Il y a quelques temps j'ai été à la grande galerie de l’évolution avec mes deux enfants. Magnifique sortie mais, oh combien épuisante. Mon deuxième enfant a commencé à marcher depuis quelques mois et je découvre le prix de sa liberté. Il faut me rendre à l’évidence, quelque soit le contexte, quelque soit la situation, quelque soit l’époque, toute liberté a un coût et aujourd'hui j'en fait les frais. L’endroit est clos mais malgré cela la vigilance dont j’ai dû faire preuve est épuisante. Il vous faut sans cesse trouver un point de vue vous permettant d’avoir vos deux enfants dans votre champ de vision. Le moindre poteau, le moindre obstacle, le moindre groupe de touristes vous bloquant l’accès visuel à vos enfants et voilà votre rythme cardiaque qui s’accélère et la sueur qui commence à perler sur votre front. Je donnerais cher pour disposer d'un petit scanner portatif. Las, vous naviguez de Charybde en Scylla. Aucun répit. Même lorsque vous finissez par céder et à en porter un dans vos bras. Vous réalisez alors avoir troqué le répit de l’esprit contre celui du corps, et à la fatigue mentale se substitue une fatigue physique toute aussi pernicieuse. Votre bien être est entamé de tous les côtés et seul un entraînement régulier vous permet de supporter ces excursions.
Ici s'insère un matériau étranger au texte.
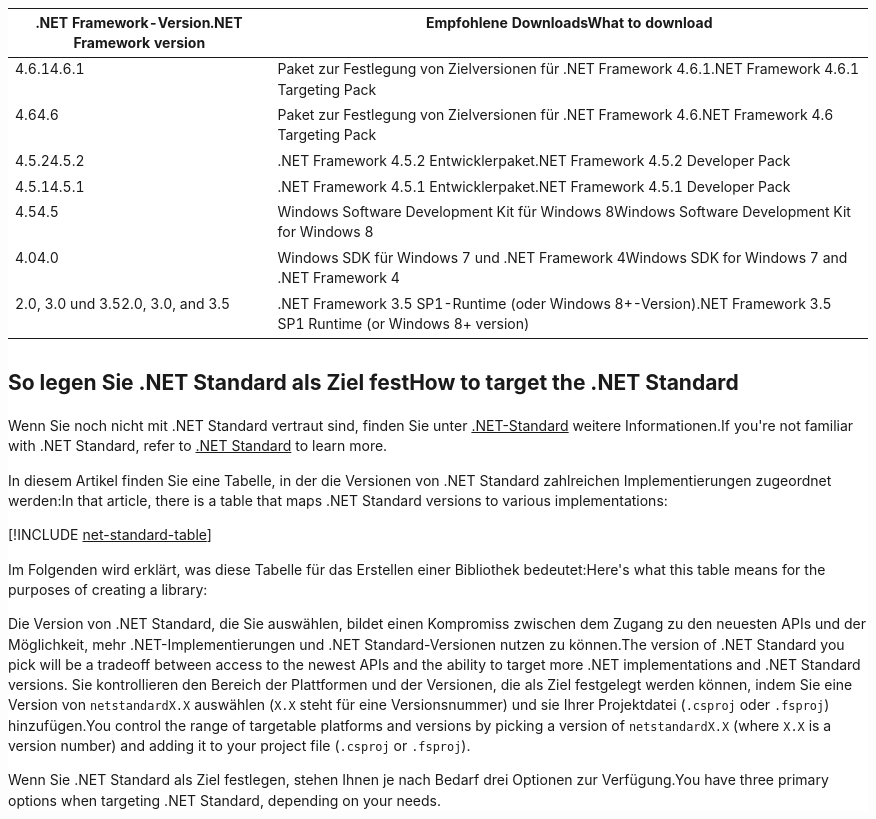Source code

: | <span data-ttu-id="e21f1-113">.NET Framework-Version</span><span class="sxs-lookup"><span data-stu-id="e21f1-113">.NET Framework version</span></span> | <span data-ttu-id="e21f1-114">Empfohlene Downloads</span><span class="sxs-lookup"><span data-stu-id="e21f1-114">What to download</span></span>                                       |
| ---------------------- | ------------------------------------------------------ |
| <span data-ttu-id="e21f1-115">4.6.1</span><span class="sxs-lookup"><span data-stu-id="e21f1-115">4.6.1</span></span>                  | <span data-ttu-id="e21f1-116">Paket zur Festlegung von Zielversionen für .NET Framework 4.6.1</span><span class="sxs-lookup"><span data-stu-id="e21f1-116">.NET Framework 4.6.1 Targeting Pack</span></span>                    |
| <span data-ttu-id="e21f1-117">4.6</span><span class="sxs-lookup"><span data-stu-id="e21f1-117">4.6</span></span>                    | <span data-ttu-id="e21f1-118">Paket zur Festlegung von Zielversionen für .NET Framework 4.6</span><span class="sxs-lookup"><span data-stu-id="e21f1-118">.NET Framework 4.6 Targeting Pack</span></span>                      |
| <span data-ttu-id="e21f1-119">4.5.2</span><span class="sxs-lookup"><span data-stu-id="e21f1-119">4.5.2</span></span>                  | <span data-ttu-id="e21f1-120">.NET Framework 4.5.2 Entwicklerpaket</span><span class="sxs-lookup"><span data-stu-id="e21f1-120">.NET Framework 4.5.2 Developer Pack</span></span>                    |
| <span data-ttu-id="e21f1-121">4.5.1</span><span class="sxs-lookup"><span data-stu-id="e21f1-121">4.5.1</span></span>                  | <span data-ttu-id="e21f1-122">.NET Framework 4.5.1 Entwicklerpaket</span><span class="sxs-lookup"><span data-stu-id="e21f1-122">.NET Framework 4.5.1 Developer Pack</span></span>                    |
| <span data-ttu-id="e21f1-123">4.5</span><span class="sxs-lookup"><span data-stu-id="e21f1-123">4.5</span></span>                    | <span data-ttu-id="e21f1-124">Windows Software Development Kit für Windows 8</span><span class="sxs-lookup"><span data-stu-id="e21f1-124">Windows Software Development Kit for Windows 8</span></span>         |
| <span data-ttu-id="e21f1-125">4.0</span><span class="sxs-lookup"><span data-stu-id="e21f1-125">4.0</span></span>                    | <span data-ttu-id="e21f1-126">Windows SDK für Windows 7 und .NET Framework 4</span><span class="sxs-lookup"><span data-stu-id="e21f1-126">Windows SDK for Windows 7 and .NET Framework 4</span></span>         |
| <span data-ttu-id="e21f1-127">2.0, 3.0 und 3.5</span><span class="sxs-lookup"><span data-stu-id="e21f1-127">2.0, 3.0, and 3.5</span></span>      | <span data-ttu-id="e21f1-128">.NET Framework 3.5 SP1-Runtime (oder Windows 8+-Version)</span><span class="sxs-lookup"><span data-stu-id="e21f1-128">.NET Framework 3.5 SP1 Runtime (or Windows 8+ version)</span></span> |

## <a name="how-to-target-the-net-standard"></a><span data-ttu-id="e21f1-129">So legen Sie .NET Standard als Ziel fest</span><span class="sxs-lookup"><span data-stu-id="e21f1-129">How to target the .NET Standard</span></span>

<span data-ttu-id="e21f1-130">Wenn Sie noch nicht mit .NET Standard vertraut sind, finden Sie unter [.NET-Standard](../../standard/net-standard.md) weitere Informationen.</span><span class="sxs-lookup"><span data-stu-id="e21f1-130">If you're not familiar with .NET Standard, refer to [.NET Standard](../../standard/net-standard.md) to learn more.</span></span>

<span data-ttu-id="e21f1-131">In diesem Artikel finden Sie eine Tabelle, in der die Versionen von .NET Standard zahlreichen Implementierungen zugeordnet werden:</span><span class="sxs-lookup"><span data-stu-id="e21f1-131">In that article, there is a table that maps .NET Standard versions to various implementations:</span></span>

[!INCLUDE [net-standard-table](../../../includes/net-standard-table.md)]

<span data-ttu-id="e21f1-132">Im Folgenden wird erklärt, was diese Tabelle für das Erstellen einer Bibliothek bedeutet:</span><span class="sxs-lookup"><span data-stu-id="e21f1-132">Here's what this table means for the purposes of creating a library:</span></span>

<span data-ttu-id="e21f1-133">Die Version von .NET Standard, die Sie auswählen, bildet einen Kompromiss zwischen dem Zugang zu den neuesten APIs und der Möglichkeit, mehr .NET-Implementierungen und .NET Standard-Versionen nutzen zu können.</span><span class="sxs-lookup"><span data-stu-id="e21f1-133">The version of .NET Standard you pick will be a tradeoff between access to the newest APIs and the ability to target more .NET implementations and .NET Standard versions.</span></span> <span data-ttu-id="e21f1-134">Sie kontrollieren den Bereich der Plattformen und der Versionen, die als Ziel festgelegt werden können, indem Sie eine Version von `netstandardX.X` auswählen (`X.X` steht für eine Versionsnummer) und sie Ihrer Projektdatei (`.csproj` oder `.fsproj`) hinzufügen.</span><span class="sxs-lookup"><span data-stu-id="e21f1-134">You control the range of targetable platforms and versions by picking a version of `netstandardX.X` (where `X.X` is a version number) and adding it to your project file (`.csproj` or `.fsproj`).</span></span>

<span data-ttu-id="e21f1-135">Wenn Sie .NET Standard als Ziel festlegen, stehen Ihnen je nach Bedarf drei Optionen zur Verfügung.</span><span class="sxs-lookup"><span data-stu-id="e21f1-135">You have three primary options when targeting .NET Standard, depending on your needs.</span></span>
Paradoxalement le moment le plus harassant a été le déjeuner. Je l’attendais comme la délivrance. La faim devait calmer, au moins de façon temporaire, l’appétit de découverte de mes enfants. Il n’en a rien été. J’ai dû mettre en place un protocole expérimental pour atteindre mon objectif, à savoir remplir suffisamment nos trois estomacs pour me garantir un retour salvateur dans le calme. Première étape : distraire mon aîné qui n’était manifestement pas encore tiraillé par la faim. Une paille dans son emballage aura suffi. Deuxième étape : calmer la sensation de faim du deuxième, qui le conduisait à pousser des grognements. On aurait pu les imaginer de circonstances en ce lieu de culte de l’Animal, mais dans cette grande galerie muette, ils étaient plutôt embarrassants. Je découvre rapidement et avec horreur que le lieu ne dispose pas de chaises bébés. La préparation doit alors faire place à l'improvisation. Sur les genoux, un bavoir autour du cou et je commence à le nourrir. Rapidement je comprends que sa satiété n’altérera pas sa revendication d'indépendance. Il veut manger seul et essaie de m'attraper le bras pour se saisir de la cuillère. Vous imaginez les conséquences. Il me faut recourir au triptyque infernal : Explication, Mise en garde et Punition. Là ma mémoire me joue des tours, mais il est assez possible que, par soucis d'efficacité, j'ai foncé directement à la punition. J'espère que les psychologues de la petite enfance me pardonneront. La troisième étape se passe sous les pleurs du plus jeune et consiste à nourrir l’aîné qui commence à entamer la paille en plastique pour calmer sa faim. Un petit pot, une grande cuillère et le tour est joué. Enfin presque. Je dois me résoudre à l'aider avec une deuxième cuillère pour accélérer le mouvement. Après deux compotes à boire qui m'auront valu quelques minutes de calme, je décide de rentrer, le ventre vide, mais l'esprit plein d'espoir quant au trajet du retour. Et effectivement, il se déroule dans un parfait silence, mes deux enfants ayant eu la bonne idée de s'endormir immédiatement. Après une demi-heure de trajet je décide de prolonger le plaisir. Je me gare en bord de route, je ferme les yeux et je les rejoins fuis vers de doux rêves où mes enfants ont gagné leur indépendance et moi retrouvé ma liberté.
On n'imagine pas le niveau d'énergie qu'il faut déployer pour s'occuper et occuper quotidiennement deux jeunes enfants. Ma fatigue professionnelle d'avant n'est en rien comparable à celle qui m'étreint tous les soirs. Il m'arrive, j'en conviens, de rêver retrouver, le calme et la sérénité du bureau.